Heat-related worker injury claims can range from quickly resolved dehydration cases to catastrophic injuries requiring emergency care, organ damage and potential long-term disability, according to workers compensation experts.
That makes early recognition and rapid response critical, particularly as employers face increased scrutiny over heat exposure and as claims teams prepare for more questions about how heat illnesses are reported, treated and managed, they said.
Heat claims vary widely depending on the severity of the exposure and the worker’s medical response, said Jim Kenney, Sunrise, Florida-based senior vice president of medical services at Broadspire.
A lot of these may end up as a catastrophic injury, depending on what happens with the heat claim,” he said.
If a worker has a severe reaction while trimming trees, paving streets or performing other high-heat work, inadequate hydration can lead to longer-term complications, including kidney problems, Mr. Kenney said.
“There are some mild versions where somebody’s dehydrated, you get them out of the sun, you get them hydrated, and they go on to recover without an issue,” he said. “There are some longstanding issues that could occur with kidney function … especially if there’s a bad case of dehydration along with heat.”
Experts say the first step in managing a heat claim is immediate clinical assessment. Mild heat illness may involve heavy sweating, weakness, nausea, irritability, headache or lightheadedness. In those cases, workers may need to be removed from heat, cooled, given fluids and monitored to ensure symptoms improve.
Heat claims often surface first through nurse triage, where early assessment helps determine whether a worker needs emergency care, clinic treatment or self-care, said Tammy Bradley, Birmingham, Alabama-based vice president of clinical strategies and market insights at Enlyte.
“It’s not just about the exposure to the heat or the cold. It’s about the other things that happen,” she said. “Do they need care? When do they need care? What level of care do they need? That’s really kind of your number one strategy when it occurs — to make sure that it is addressed immediately.”
Enlyte sees an uptick in heat-related triage activity during the summer, particularly among seasonal workers, Ms. Bradley said. Many cases are not severe enough to require long-term case management but prompt clinical guidance is critical, she said.
“From a triage nurse perspective, we certainly do” see those claims, she said. “The employer is doing the right thing, because they are getting them to a medical professional as quickly as possible after the exposure.”
Many heat-related illnesses, if caught early, can be resolved quickly, said Jean Feldman, Tampa, Florida-based director of managed care at Sentry Insurance.
More severe heat claims are a different matter. Heat stroke can escalate rapidly and may involve confusion, fainting, seizures, organ damage or loss of consciousness.
In severe cases, Broadspire’s catastrophe program may send a nurse to the hospital to help the worker, family, and employer understand the diagnosis, treatment plan and discharge instructions, said Angie Goins, Sunrise, Florida-based catastrophe product manager and prosthetic liaison at Broadspire.

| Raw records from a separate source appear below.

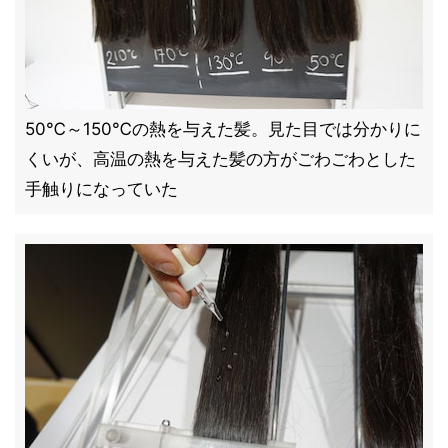
50℃～150℃の熱を与えた髪。見た目では分かりに
くいが、高温の熱を与えた髪の方がごわごわとした
手触りになっていた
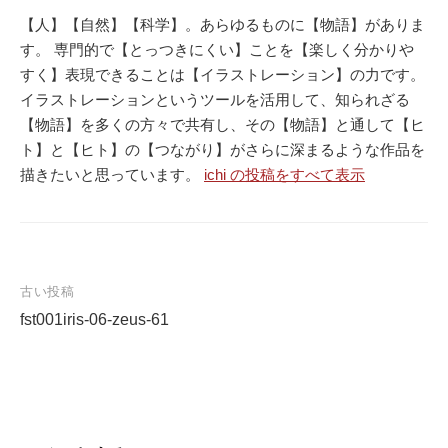
【人】【自然】【科学】。あらゆるものに【物語】がありま
す。 専門的で【とっつきにくい】ことを【楽しく分かりや
すく】表現できることは【イラストレーション】の力です。
イラストレーションというツールを活用して、知られざる
【物語】を多くの方々で共有し、その【物語】と通して【ヒ
ト】と【ヒト】の【つながり】がさらに深まるような作品を
描きたいと思っています。
ichi の投稿をすべて表示
古い投稿
fst001iris-06-zeus-61
投
稿
ナ
ビ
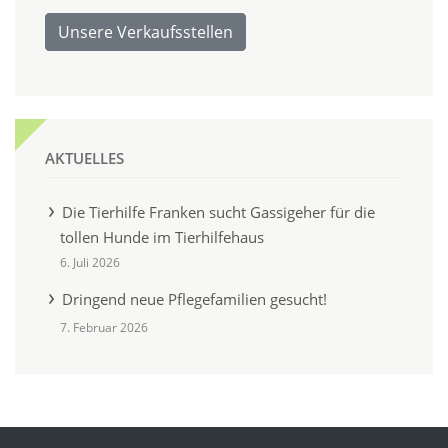
Unsere Verkaufsstellen
AKTUELLES
Die Tierhilfe Franken sucht Gassigeher für die
tollen Hunde im Tierhilfehaus
6. Juli 2026
Dringend neue Pflegefamilien gesucht!
7. Februar 2026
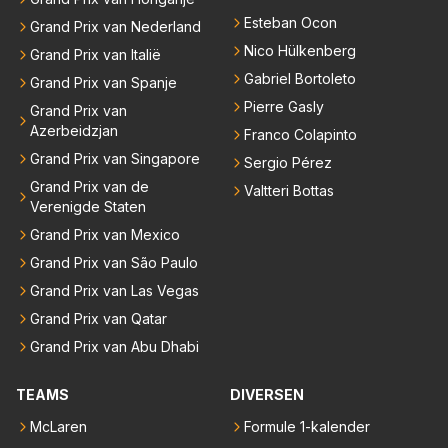
Esteban Ocon
Grand Prix van Nederland
Nico Hülkenberg
Grand Prix van Italië
Gabriel Bortoleto
Grand Prix van Spanje
Pierre Gasly
Grand Prix van
Azerbeidzjan
Franco Colapinto
Grand Prix van Singapore
Sergio Pérez
Grand Prix van de
Valtteri Bottas
Verenigde Staten
Grand Prix van Mexico
Grand Prix van São Paulo
Grand Prix van Las Vegas
Grand Prix van Qatar
Grand Prix van Abu Dhabi
TEAMS
DIVERSEN
McLaren
Formule 1-kalender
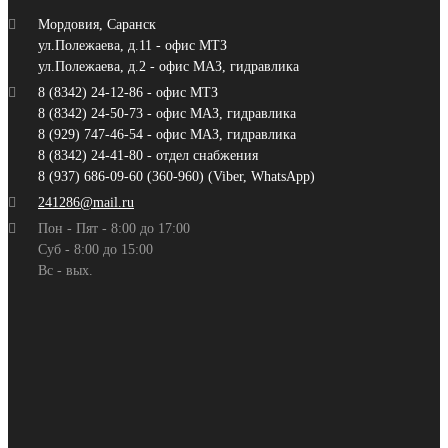
Мордовия, Саранск
ул.Полежаева, д.11 - офис МТЗ
ул.Полежаева, д.2 - офис МАЗ, гидравлика
8 (8342) 24-12-86 - офис МТЗ
8 (8342) 24-50-73 - офис МАЗ, гидравлика
8 (929) 747-46-54 - офис МАЗ, гидравлика
8 (8342) 24-41-80 - отдел снабжения
8 (937) 686-09-60 (360-960) (Viber, WhatsApp)
241286@mail.ru
Пон - Пят - 8:00 до 17:00
Суб - 8:00 до 15:00
Вс - вых.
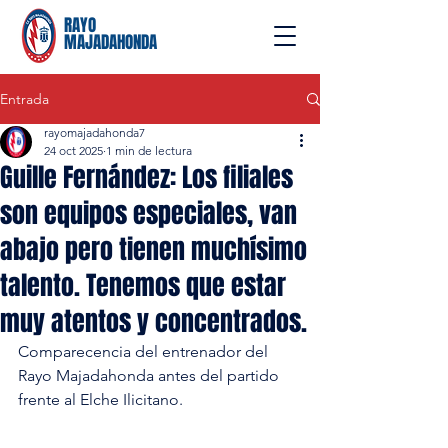
RAYO
MAJADAHONDA
Entrada
rayomajadahonda7
24 oct 2025
1 min de lectura
Guille Fernández: Los filiales
son equipos especiales, van
abajo pero tienen muchísimo
talento. Tenemos que estar
muy atentos y concentrados.
Comparecencia del entrenador del 
Rayo Majadahonda antes del partido 
frente al Elche Ilicitano. 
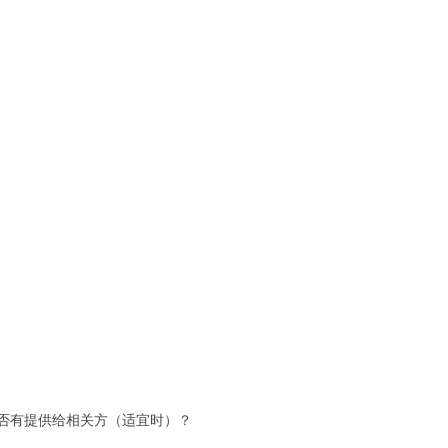
否有提供给相关方（适宜时）？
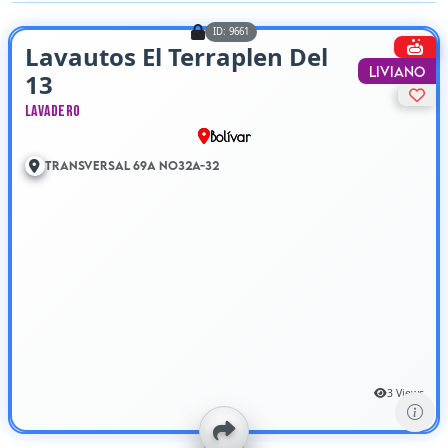
ID: 9661
Lavautos El Terraplen Del
Liviano
13
Lavadero
Bolívar
Transversal 69A No32A-32
3 Views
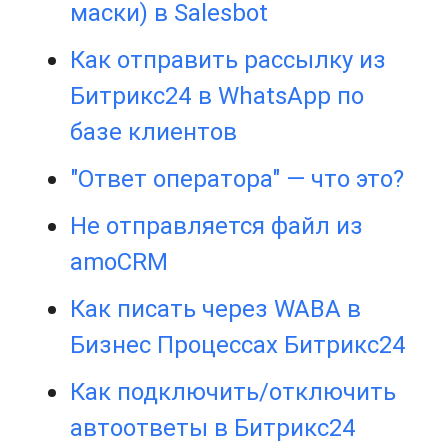
маски) в Salesbot
Как отправить рассылку из
Битрикс24 в WhatsApp по
базе клиентов
"Ответ оператора" — что это?
Не отправляется файл из
amoCRM
Как писать через WABA в
Бизнес Процессах Битрикс24
Как подключить/отключить
автоответы в Битрикс24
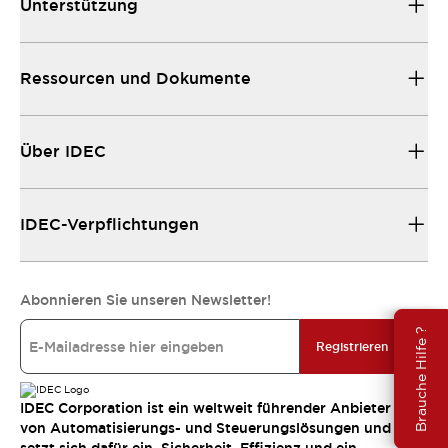
Unterstützung
Ressourcen und Dokumente
Über IDEC
IDEC-Verpflichtungen
Abonnieren Sie unseren Newsletter!
Brauche Hilfe ?
Registrieren
IDEC Corporation ist ein weltweit führender Anbieter
von Automatisierungs- und Steuerungslösungen und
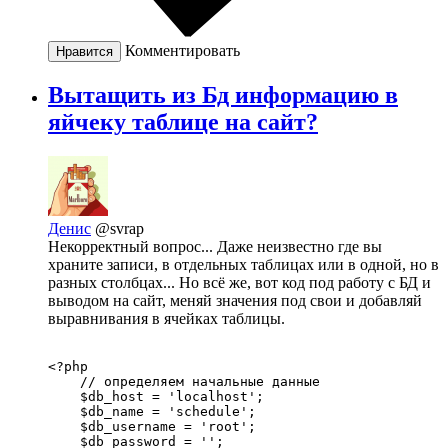
Комментировать
Нравится
Вытащить из Бд информацию в
яйчеку таблице на сайт?
Денис
@svrap
Некорректный вопрос... Даже неизвестно где вы
храните записи, в отдельных таблицах или в одной, но в
разных столбцах... Но всё же, вот код под работу с БД и
выводом на сайт, меняй значения под свои и добавляй
выравнивания в ячейках таблицы.
<?php 

    // определяем начальные данные

    $db_host = 'localhost';

    $db_name = 'schedule';

    $db_username = 'root';

    $db_password = '';
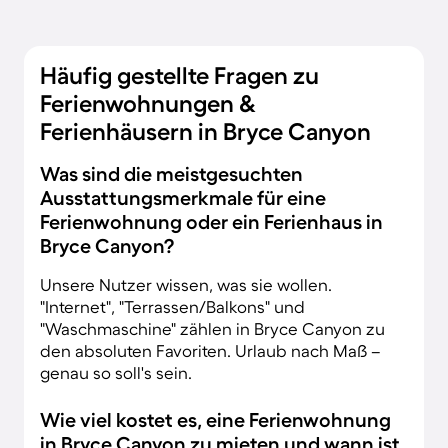
Häufig gestellte Fragen zu
Ferienwohnungen &
Ferienhäusern in Bryce Canyon
Was sind die meistgesuchten
Ausstattungsmerkmale für eine
Ferienwohnung oder ein Ferienhaus in
Bryce Canyon?
Unsere Nutzer wissen, was sie wollen.
"Internet", "Terrassen/Balkons" und
"Waschmaschine" zählen in Bryce Canyon zu
den absoluten Favoriten. Urlaub nach Maß –
genau so soll's sein.
Wie viel kostet es, eine Ferienwohnung
in Bryce Canyon zu mieten und wann ist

“What we see is a person in the emergency room who has IVs running to try to rehydrate them,” Ms. Goins said. “They may be confused. Their family is afraid because nobody really knows what’s going on with them.”
Severe dehydration and heat stroke can lead to kidney problems, respiratory issues, neurological complications and, in some cases, temporary dialysis before discharge, she said.
Heat stroke is a life-threatening emergency generally marked by a core body temperature of at least 104 degrees Fahrenheit and central nervous system symptoms such as confusion, slurred speech, seizures or loss of consciousness, said Lynsey Stefanko, Milwaukee-based director of clinical programs at Sedgwick.
In those cases, employers should call 911, ensure airway, breathing and circulation, and begin rapid cooling, she said. Most heat stroke patients will be treated in an intensive care unit with monitoring, IV fluids and electrolyte management. Prognosis depends heavily on how quickly symptoms are recognized and cooling begins.
Claims managers also watch for rhabdomyolysis, or muscle breakdown, which can occur during extreme heat and exertion and can lead to acute kidney failure. Firefighters and other workers exposed to heat while performing strenuous physical tasks are particularly vulnerable, Ms. Stefanko said.
In some cases, disputes may arise over whether a worker has recovered sufficiently to return to work, Mr. Kenney said. That can require second opinions, peer review or additional medical record review to determine whether ongoing disability is related to the workplace heat event.
The worst thing employers can do is fail to educate themselves and their workers, said Laura Oslund, Seattle-based senior risk services consultant at Sedgwick. Heat illness should be part of basic first aid and CPR training, and workers should understand symptoms before an emergency occurs, she said.
Employers should have heat plans that include monitoring, education and effective controls, she said. That includes understanding indoor and outdoor heat exposure, humidity, access to cooling and how workers should respond when symptoms develop.
The goal, claims and safety professionals said, is to identify heat illness early enough to prevent a medical-only claim from becoming a catastrophic one.